┌─ Source

In my previous post, I noted the enlarged pool of project data available to me, about 5,000 rows, and thought this might be a good time to undertake a superficial analysis of the data. On this occasion, I have not focused on a single accident of interest but have referenced several that support specific observations. It might also be a time to reflect on potential ideas and issues for the project and for researchers using the data. (All of my contributions can be found here.)

Data Issues

I wanted to check the data pool to see what shape it is in and identify any potential problems. The project has been evolving and we have all been growing with it. The guidance on how we should use each column in the spreadsheet has been developing and individuals will have made their own judgements on how best to record data for each accident.

Inevitably there are differences in style. Also, we are all prone to occasionally missing out something or putting it in the wrong column. I spotted several of my own mistakes in the process. Some errors, if not corrected would lead to a loss of data while others simply leave it in the wrong place or in an inconsistent format. I concluded that about 1.55% of the entries had issues and these are with Craig Shaw (NRM volunteer) and Mike Esbester (project co-lead) for investigation. They have been doing similar work of their own in this respect, and with the help of other volunteers, have been making corrections.

One of the changes introduced after commencement of the project was the decision to split forenames and surname into separate columns. Easy to do when making a new entry and not difficult when amending a small number of existing entries but when you have hundreds to retro-fit you have to use the text manipulation features of Excel. You then discover that variations in the number of forenames complicates the task and apparently trivial details such as dots or multiple spaces between names or initials can invalidate the assumptions made when using these features. The use of a comma in place of a semi colon could also prevent a function working as intended.

It is probable that in future, users of the expanding data pool will need to use text manipulation features on various columns so following the guidance given by Mike Esbester and Craig Shaw is most important. At some point, it may be necessary to filter data while keeping it in a spreadsheet or even move it into a database and these are the times when absolute consistency in the format will be of particular importance.

Database Design and Requirements

Anticipating a future database to hold and aid analysis of project data, it is worth mentioning that there are a number of drawing and other tools that can be used to support various specialist tasks such as database design.

└─
┌─ Data

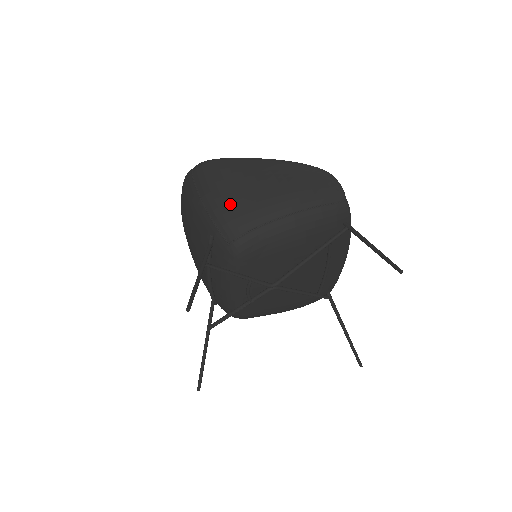
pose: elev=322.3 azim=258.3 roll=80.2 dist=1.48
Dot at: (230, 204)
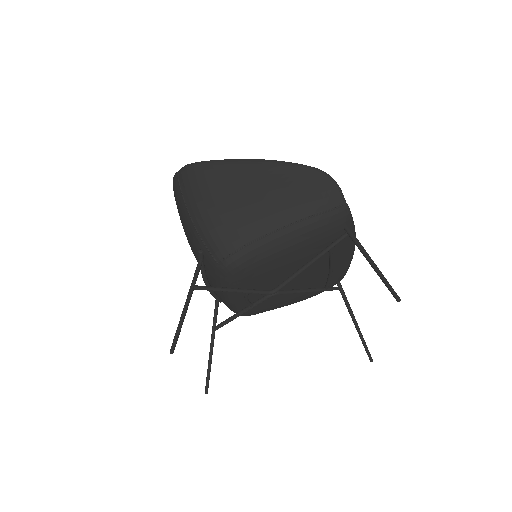
Dot at: (216, 219)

└─

Can you return everything from "Inevitably there are" down to "been making corrections." in the post about checking the project's accident data, copied word for word?

## Result of this task
Inevitably there are differences in style. Also, we are all prone to occasionally missing out something or putting it in the wrong column. I spotted several of my own mistakes in the process. Some errors, if not corrected would lead to a loss of data while others simply leave it in the wrong place or in an inconsistent format. I concluded that about 1.55% of the entries had issues and these are with Craig Shaw (NRM volunteer) and Mike Esbester (project co-lead) for investigation. They have been doing similar work of their own in this respect, and with the help of other volunteers, have been making corrections.